A preparação do corpo e as pinturas na cara
Uma rapariga estica as pernas, lateralmente, até à orelha. Imaginem uma pata de frango a tocar na cabeça da ave. Parte. Aqui parece ser um gesto normal. Um homem puxa ferro. Treinam e esticam o corpo. Contorcendo-se. Todos os dias. Fazem-no durante mais de uma hora, por agora. Mas já andaram a exercitar os músculos antes. Este é o aquecimento final, horas antes do espetáculo, algo que para muitos mortais seria o esforço semanal. “Treinam 2 vezes no palco por semana, uma hora em palco e outra no backstage. Para além disso há os programas próprios que demoram 3 horas por dia, depende”, revela.
Mas não tratam só dos músculos. Há ginastas a arranjar e a pintar as unhas. E ainda se vão maquilhar, um processo que leva no mínimo “45 minutos”.
Enquanto caminhamos, de forma circular, encontramos roupa e mais roupa devidamente alinhada. De todas as cores e feitios. Exuberantes. Eiko Ishioka, a estilista e figurinista japonesa (1938-2012) que venceu um Óscar para Melhor Guarda-Roupa pelo Drácula (1992) de Francis Ford Coppola, foi responsável por mais de 600 figurinos, chapéus e outros acessórios. Tudo feito ao longo de 33 mil horas de trabalho e que custam 250 horas de manutenção. Em média são produzidos 3 mil pares de sapatos todos os anos. O SAPO24 teve o privilégio de assistir ao nascimento de um. “Chapéus há muitos” e cabeças também, por isso, cada qual é desenhado a medida de quem os enfia.
O guarda-roupa é cuidadosamente tratado por quatro assistentes itinerantes e duas locais que passam a ferro, retocam tudo e dão as últimas costuras.
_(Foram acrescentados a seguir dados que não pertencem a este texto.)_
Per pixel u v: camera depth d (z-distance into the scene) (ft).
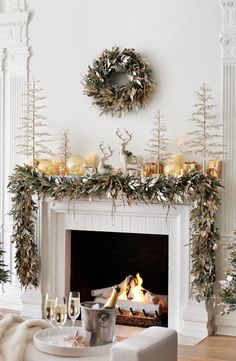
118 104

Tudo irá passar pela lavandaria, pelas seis máquinas de lavar, duas de secar, que também elas são nómadas, indo para onde a companhia canadiana viaja.
Música de todo o mundo e saltos de outro mundo
Finalmente, damos de caras com o palco que demorou “12 horas” a ver a luz do dia, conforme confidenciou Julie Desmarais, a responsável de comunicação da companhia canadiana que, para não quebrar o multiculturalismo reinante, pertence a investidores americanos da TPG Capital, ao grupo chinês Fosun e, numa pequena percentagem, a Guy Laliberté, canadiano que deu vida a este circo contemporâneo criado em 1984 e que outrora foi “pai” disto tudo.
Em palco estava o “Russian Swing”, algo se pode traduzir mais ou menos como uma espécie de duas semi-rodas que ora “disparam” os acrobatas de uma ponta para a outra, ora os projetam no ar, sendo amparados por dois lençóis gigantes ou por dois ginastas que parecem ter saído dos camiões TIR’s, tamanha é a força de braços que necessitam ter.
No treino, saltam “presos por arames”, minimizando os riscos. À séria, os sinais entre os acrobatas são a única rede de proteção. A confiança é total. Procurando elevar sempre o nível, os acrobatas treinaram alguns saltos “durante seis meses” até à perfeição.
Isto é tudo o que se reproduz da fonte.